**Items from a data source**.

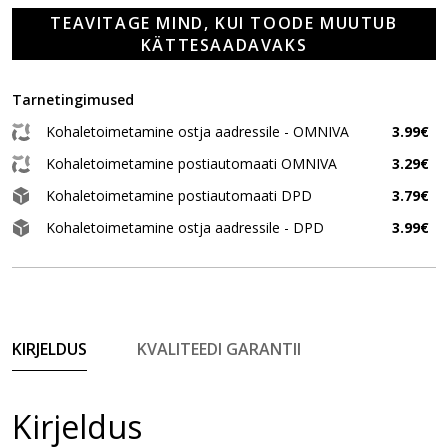
TEAVITAGE MIND, KUI TOODE MUUTUB
KÄTTESAADAVAKS
Tarnetingimused
Kohaletoimetamine ostja aadressile - OMNIVA
3.99€
Kohaletoimetamine postiautomaati OMNIVA
3.29€
Kohaletoimetamine postiautomaati DPD
3.79€
Kohaletoimetamine ostja aadressile - DPD
3.99€
KIRJELDUS
KVALITEEDI GARANTII
Kirjeldus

**What is required**.
Please print exactly the lines of the entries above, beginning with the line that contains "KÄTTESAADAVAKS" and ending with the last line.

**Result of the task**.
KÄTTESAADAVAKS
Tarnetingimused
Kohaletoimetamine ostja aadressile - OMNIVA
3.99€
Kohaletoimetamine postiautomaati OMNIVA
3.29€
Kohaletoimetamine postiautomaati DPD
3.79€
Kohaletoimetamine ostja aadressile - DPD
3.99€
KIRJELDUS
KVALITEEDI GARANTII
Kirjeldus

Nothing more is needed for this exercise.